◆ **Your task**: Convert the material below into a JSON list of strings, one string per line, skipping blank lines and the picture lines.

◆ **Input data**:
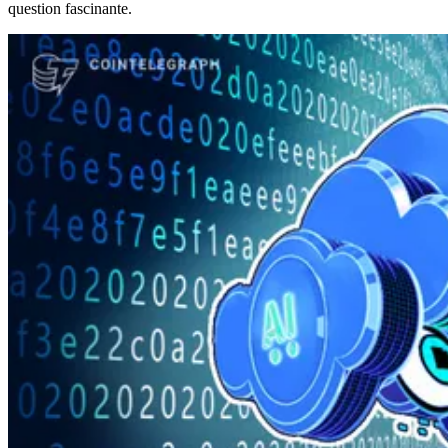
question fascinante.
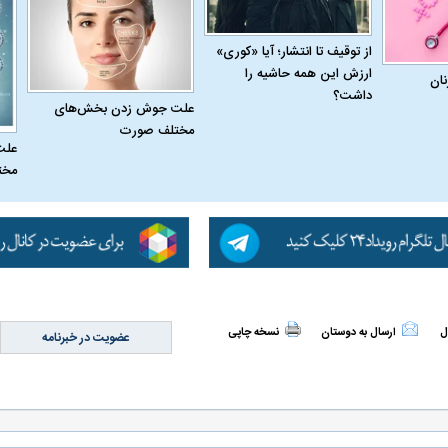
از توقیف تا انتشار؛ آیا «کوری»
ارزش این همه حاشیه را
نان
داشت؟
علت جوش زدن بخش‌های
مختلف صورت
علت
مخت
ل
ارسال به دوستان
نسخه چاپی
عضویت در خبرنامه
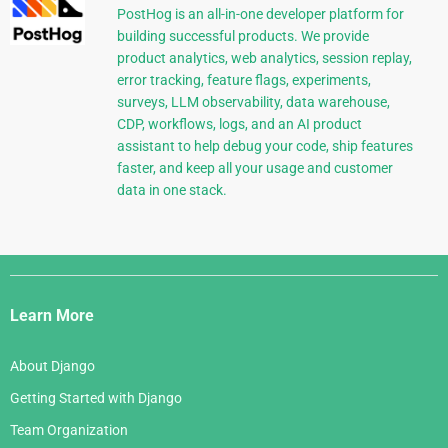
PostHog is an all-in-one developer platform for
building successful products. We provide
product analytics, web analytics, session replay,
error tracking, feature flags, experiments,
surveys, LLM observability, data warehouse,
CDP, workflows, logs, and an AI product
assistant to help debug your code, ship features
faster, and keep all your usage and customer
data in one stack.
Django
Links
Learn More
About Django
Getting Started with Django
Team Organization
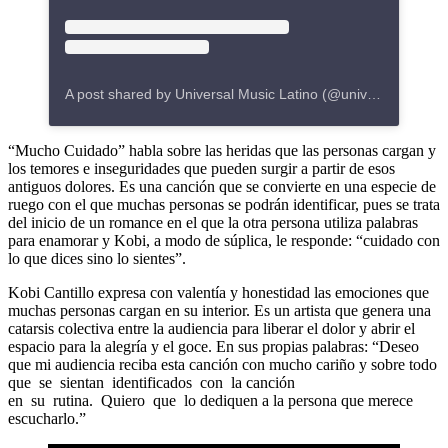
A post shared by Universal Music Latino (@universalmusica)
“Mucho Cuidado”
habla sobre las heridas que las personas cargan y
los temores e inseguridades que pueden surgir a partir de esos
antiguos dolores. Es una canción que se convierte en una especie de
ruego con el que muchas personas se podrán identificar, pues se trata
del inicio de un romance en el que la otra persona utiliza palabras
para enamorar y Kobi, a modo de súplica, le responde: “cuidado con
lo que dices sino lo sientes”.
Kobi Cantillo expresa con valentía y honestidad las emociones que
muchas personas cargan en su interior. Es un artista que genera una
catarsis colectiva entre la audiencia para liberar el dolor y abrir el
espacio para la alegría y el goce. En sus propias palabras: “Deseo
que mi audiencia reciba esta canción con mucho cariño y sobre todo
que se sientan identificados con la canción
en su rutina. Quiero que lo dediquen a la persona que merece
escucharlo.”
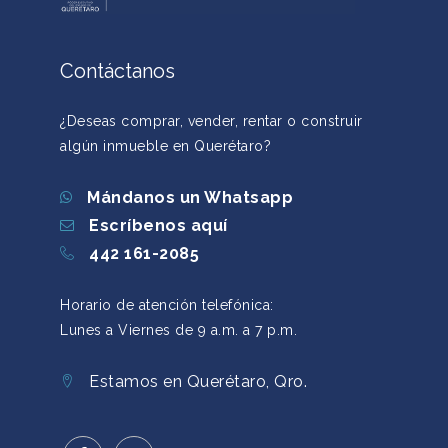
Contáctanos
¿Deseas comprar, vender, rentar o construir
algún inmueble en Querétaro?
Mándanos un Whatsapp
Escríbenos aquí
442 161-2085
Horario de atención telefónica:
Lunes a Viernes de 9 a.m. a 7 p.m.
Estamos en Querétaro, Qro.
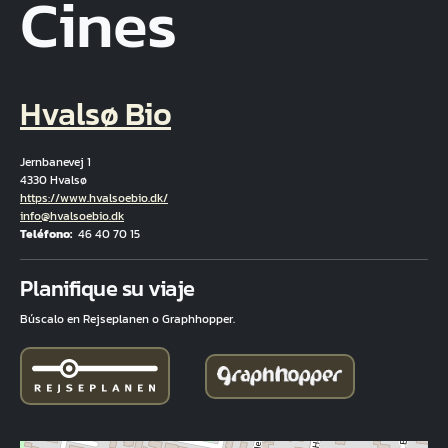
Cines
Hvalsø Bio
Jernbanevej 1
4330 Hvalsø
Hjemmeside
https://www.hvalsoebio.dk/
Correo electrónico
info@hvalsoebio.dk
Teléfono
46 40 70 15
Fuld adresse
Planifique su viaje
Búscalo en Rejseplanen o Graphhopper.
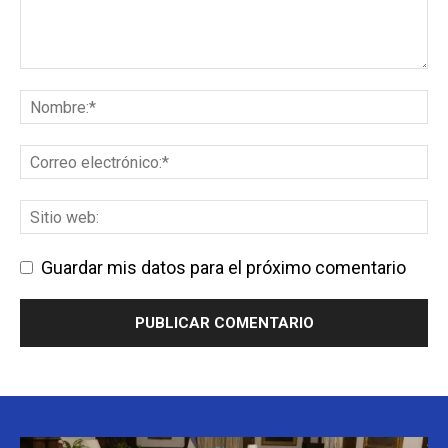
Guardar mis datos para el próximo comentario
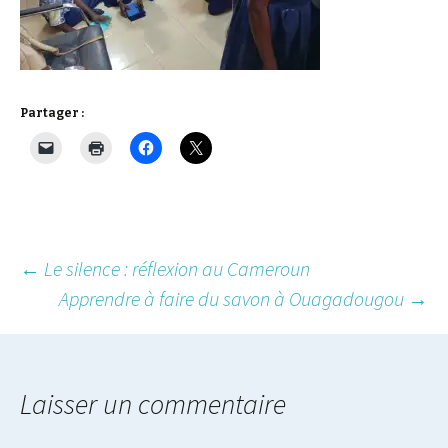
Partager :
Post
←
Le silence : réflexion au Cameroun
Apprendre à faire du savon à Ouagadougou
→
navigation
Laisser un commentaire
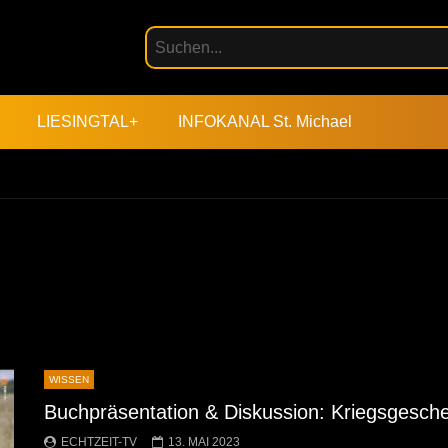
LIESINGTAL+
INFOKANAL St. Michael
WISSEN
Buchpräsentation & Diskussion: Kriegsgesch
ECHTZEIT-TV
13. MAI 2023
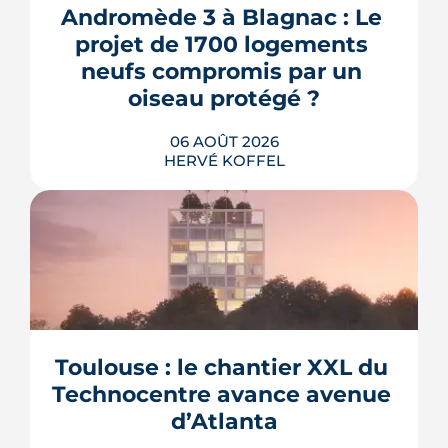
Andromède 3 à Blagnac : Le 
projet de 1700 logements 
neufs compromis par un 
oiseau protégé ?
06 AOÛT 2026
HERVÉ KOFFEL
La troisième et dernière phase de
l'écoquartier Andromède doit livrer
près de 1 700 logements à partir de
2028. La présence d'un passereau
Toulouse : le chantier XXL du 
protégé, la cisticole des joncs, contraint
fortement le plan d'aménagement et
Technocentre avance avenue 
repousse un calendrier déjà tendu.
d’Atlanta
LIRE L'ARTICLE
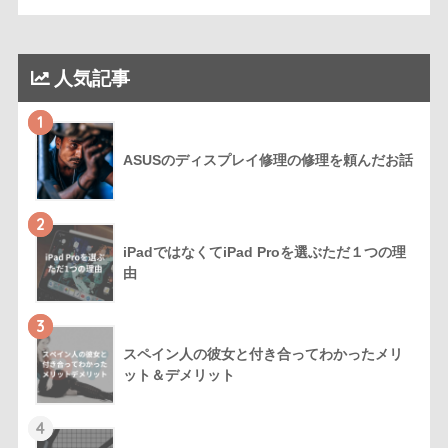
人気記事
1
ASUSのディスプレイ修理の修理を頼んだお話
2
iPadではなくてiPad Proを選ぶただ１つの理
由
3
スペイン人の彼女と付き合ってわかったメリ
ット＆デメリット
4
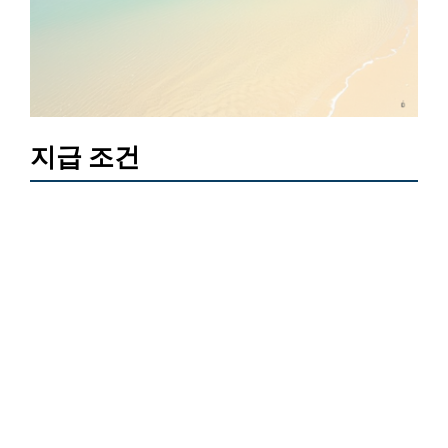
지급 조건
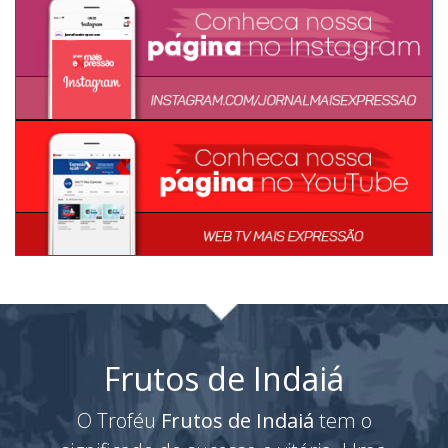
Frutos de Indaiá
O Troféu
Frutos de Indaiá
tem o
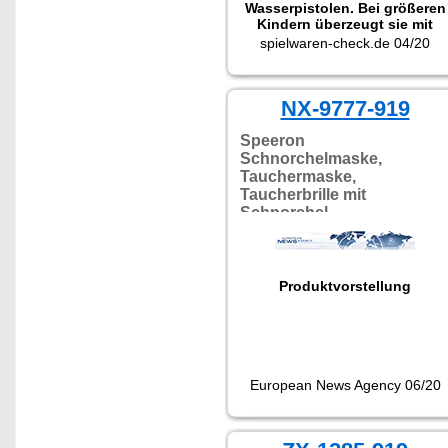
Wasserpistolen. Bei größeren
Kindern überzeugt sie mit
kräftigem Wasserstrahl und
spielwaren-check.de 04/20
großem Tank."
NX-9777-919
Speeron
Schnorchelmaske,
Tauchermaske,
Taucherbrille mit
Schnorchel
Produktvorstellung
European News Agency 06/20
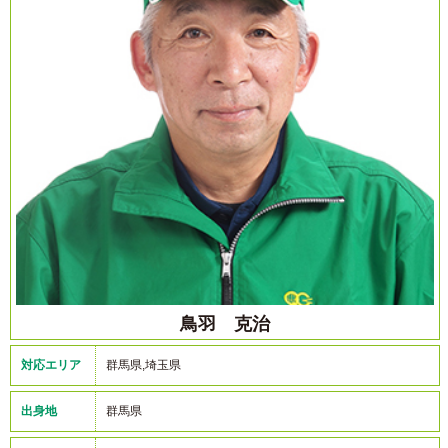
鳥羽 克治
対応エリア
群馬県,埼玉県
出身地
群馬県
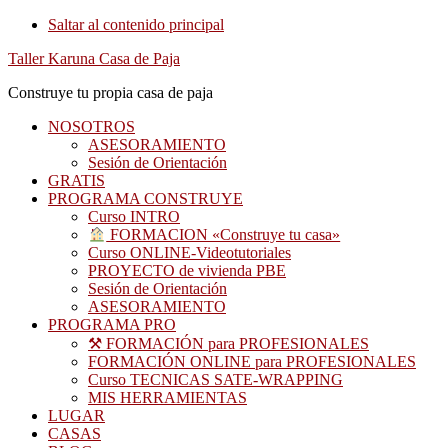
Saltar al contenido principal
Taller Karuna Casa de Paja
Construye tu propia casa de paja
NOSOTROS
ASESORAMIENTO
Sesión de Orientación
GRATIS
PROGRAMA CONSTRUYE
Curso INTRO
FORMACION «Construye tu casa»
Curso ONLINE-Videotutoriales
PROYECTO de vivienda PBE
Sesión de Orientación
ASESORAMIENTO
PROGRAMA PRO
⚒ FORMACIÓN para PROFESIONALES
FORMACIÓN ONLINE para PROFESIONALES
Curso TECNICAS SATE-WRAPPING
MIS HERRAMIENTAS
LUGAR
CASAS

◆ **Solution for this task**:
[
  "question fascinante.",
  "از توقیف تا انتشار؛ آیا «کوری»",
  "ارزش این همه حاشیه را",
  "نان",
  "داشت؟",
  "علت جوش زدن بخش‌های",
  "مختلف صورت",
  "علت",
  "مخت",
  "ل",
  "ارسال به دوستان",
  "نسخه چاپی",
  "عضویت در خبرنامه",
  "PostHog is an all-in-one developer platform for",
  "building successful products. We provide",
  "product analytics, web analytics, session replay,",
  "error tracking, feature flags, experiments,",
  "surveys, LLM observability, data warehouse,",
  "CDP, workflows, logs, and an AI product",
  "assistant to help debug your code, ship features",
  "faster, and keep all your usage and customer",
  "data in one stack.",
  "Django",
  "Links",
  "Learn More",
  "About Django",
  "Getting Started with Django",
  "Team Organization",
  "A post shared by Universal Music Latino (@universalmusica)",
  "“Mucho Cuidado”",
  "habla sobre las heridas que las personas cargan y",
  "los temores e inseguridades que pueden surgir a partir de esos",
  "antiguos dolores. Es una canción que se convierte en una especie de",
  "ruego con el que muchas personas se podrán identificar, pues se trata",
  "del inicio de un romance en el que la otra persona utiliza palabras",
  "para enamorar y Kobi, a modo de súplica, le responde: “cuidado con",
  "lo que dices sino lo sientes”.",
  "Kobi Cantillo expresa con valentía y honestidad las emociones que",
  "muchas personas cargan en su interior. Es un artista que genera una",
  "catarsis colectiva entre la audiencia para liberar el dolor y abrir el",
  "espacio para la alegría y el goce. En sus propias palabras: “Deseo",
  "que mi audiencia reciba esta canción con mucho cariño y sobre todo",
  "que se sientan identificados con la canción",
  "en su rutina. Quiero que lo dediquen a la persona que merece",
  "escucharlo.”",
  "Contáctanos",
  "¿Deseas comprar, vender, rentar o construir",
  "algún inmueble en Querétaro?",
  "Mándanos un Whatsapp",
  "Escríbenos aquí",
  "442 161-2085",
  "Horario de atención telefónica:",
  "Lunes a Viernes de 9 a.m. a 7 p.m.",
  "Estamos en Querétaro, Qro.",
  "Cines",
  "Hvalsø Bio",
  "Jernbanevej 1",
  "4330 Hvalsø",
  "Hjemmeside",
  "https://www.hvalsoebio.dk/",
  "Correo electrónico",
  "info@hvalsoebio.dk",
  "Teléfono",
  "46 40 70 15",
  "Fuld adresse",
  "Planifique su viaje",
  "Búscalo en Rejseplanen o Graphhopper.",
  "Guardar mis datos para el próximo comentario",
  "Partager :",
  "Post",
  "←",
  "Le silence : réflexion au Cameroun",
  "Apprendre à faire du savon à Ouagadougou",
  "→",
  "navigation",
  "Laisser un commentaire",
  "LIESINGTAL+",
  "INFOKANAL St. Michael",
  "WISSEN",
  "Buchpräsentation & Diskussion: Kriegsgesch",
  "ECHTZEIT-TV",
  "13. MAI 2023",
  "Andromède 3 à Blagnac : Le ",
  "projet de 1700 logements ",
  "neufs compromis par un ",
  "oiseau protégé ?",
  "06 AOÛT 2026",
  "HERVÉ KOFFEL",
  "La troisième et dernière phase de",
  "l'écoquartier Andromède doit livrer",
  "près de 1 700 logements à partir de",
  "2028. La présence d'un passereau",
  "Toulouse : le chantier XXL du ",
  "protégé, la cisticole des joncs, contraint",
  "fortement le plan d'aménagement et",
  "Technocentre avance avenue ",
  "repousse un calendrier déjà tendu.",
  "d’Atlanta",
  "LIRE L'ARTICLE",
  "人気記事",
  "1",
  "ASUSのディスプレイ修理の修理を頼んだお話",
  "2",
  "iPadではなくてiPad Proを選ぶただ１つの理",
  "由",
  "3",
  "スペイン人の彼女と付き合ってわかったメリ",
  "ット＆デメリット",
  "4",
  "지급 조건",
  "Frutos de Indaiá",
  "O Troféu",
  "Frutos de Indaiá",
  "tem o",
  "Wasserpistolen. Bei größeren",
  "Kindern überzeugt sie mit",
  "kräftigem Wasserstrahl und",
  "spielwaren-check.de 04/20",
  "großem Tank.\"",
  "NX-9777-919",
  "Speeron",
  "Schnorchelmaske,",
  "Tauchermaske,",
  "Taucherbrille mit",
  "Schnorchel",
  "Produktvorstellung",
  "European News Agency 06/20",
  "鳥羽 克治",
  "対応エリア",
  "群馬県,埼玉県",
  "出身地",
  "群馬県",
  "Saltar al contenido principal",
  "Taller Karuna Casa de Paja",
  "Construye tu propia casa de paja",
  "NOSOTROS",
  "ASESORAMIENTO",
  "Sesión de Orientación",
  "GRATIS",
  "PROGRAMA CONSTRUYE",
  "Curso INTRO",
  "FORMACION «Construye tu casa»",
  "Curso ONLINE-Videotutoriales",
  "PROYECTO de vivienda PBE",
  "Sesión de Orientación",
  "ASESORAMIENTO",
  "PROGRAMA PRO",
  "⚒ FORMACIÓN para PROFESIONALES",
  "FORMACIÓN ONLINE para PROFESIONALES",
  "Curso TECNICAS SATE-WRAPPING",
  "MIS HERRAMIENTAS",
  "LUGAR",
  "CASAS"
]